## Exercise
For the material below, count the lines containing "index" and reply with the number alone.
——————
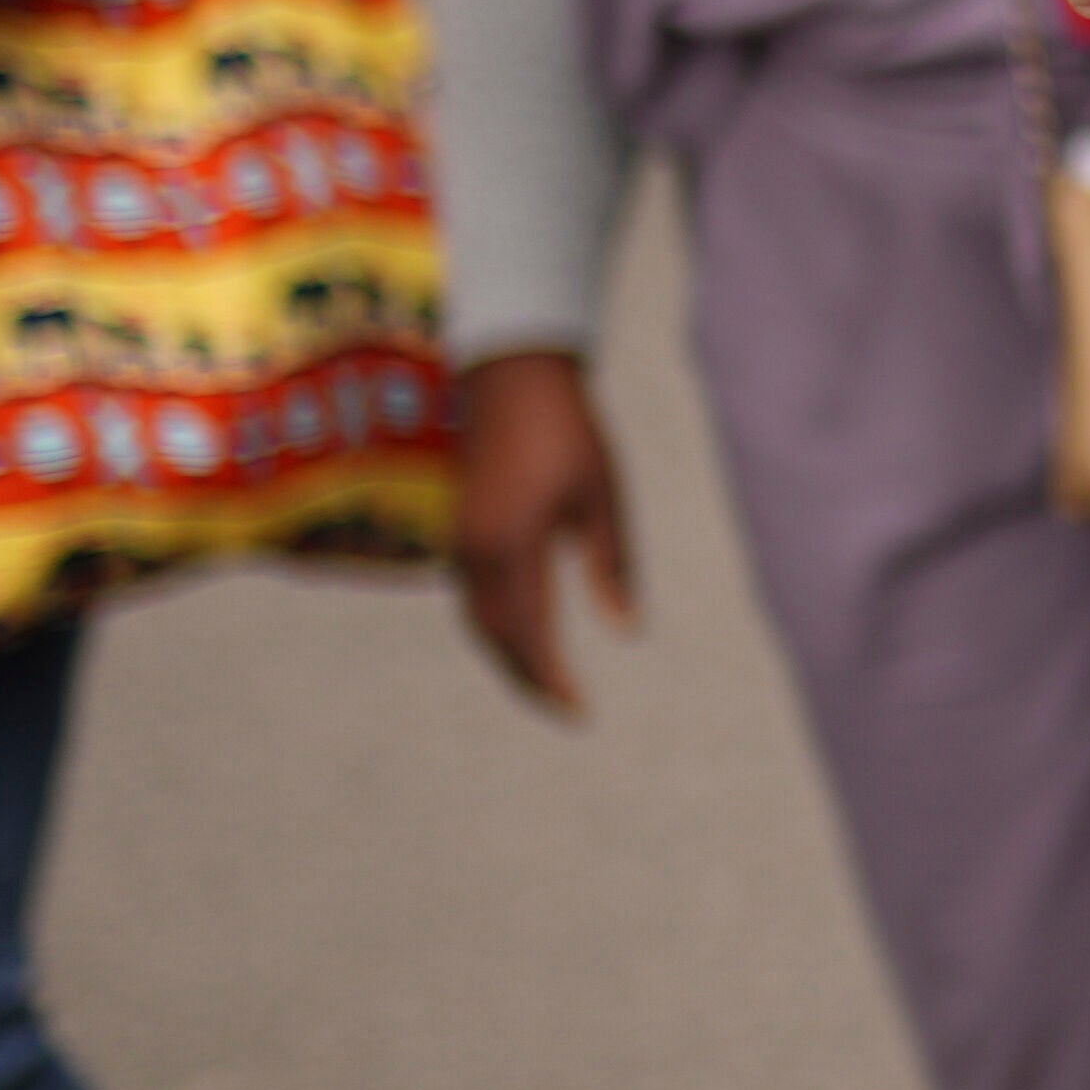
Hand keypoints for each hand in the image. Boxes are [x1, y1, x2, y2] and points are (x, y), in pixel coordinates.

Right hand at [449, 345, 638, 712]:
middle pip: (496, 637)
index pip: (527, 635)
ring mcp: (461, 541)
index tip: (580, 712)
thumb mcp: (603, 498)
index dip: (550, 680)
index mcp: (511, 546)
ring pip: (479, 620)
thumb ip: (611, 565)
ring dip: (510, 655)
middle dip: (528, 679)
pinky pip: (474, 597)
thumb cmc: (569, 431)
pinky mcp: (460, 530)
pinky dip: (497, 627)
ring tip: (548, 684)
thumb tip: (628, 631)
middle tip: (568, 710)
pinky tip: (525, 636)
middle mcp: (475, 551)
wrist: (512, 377)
——————
## Your response
4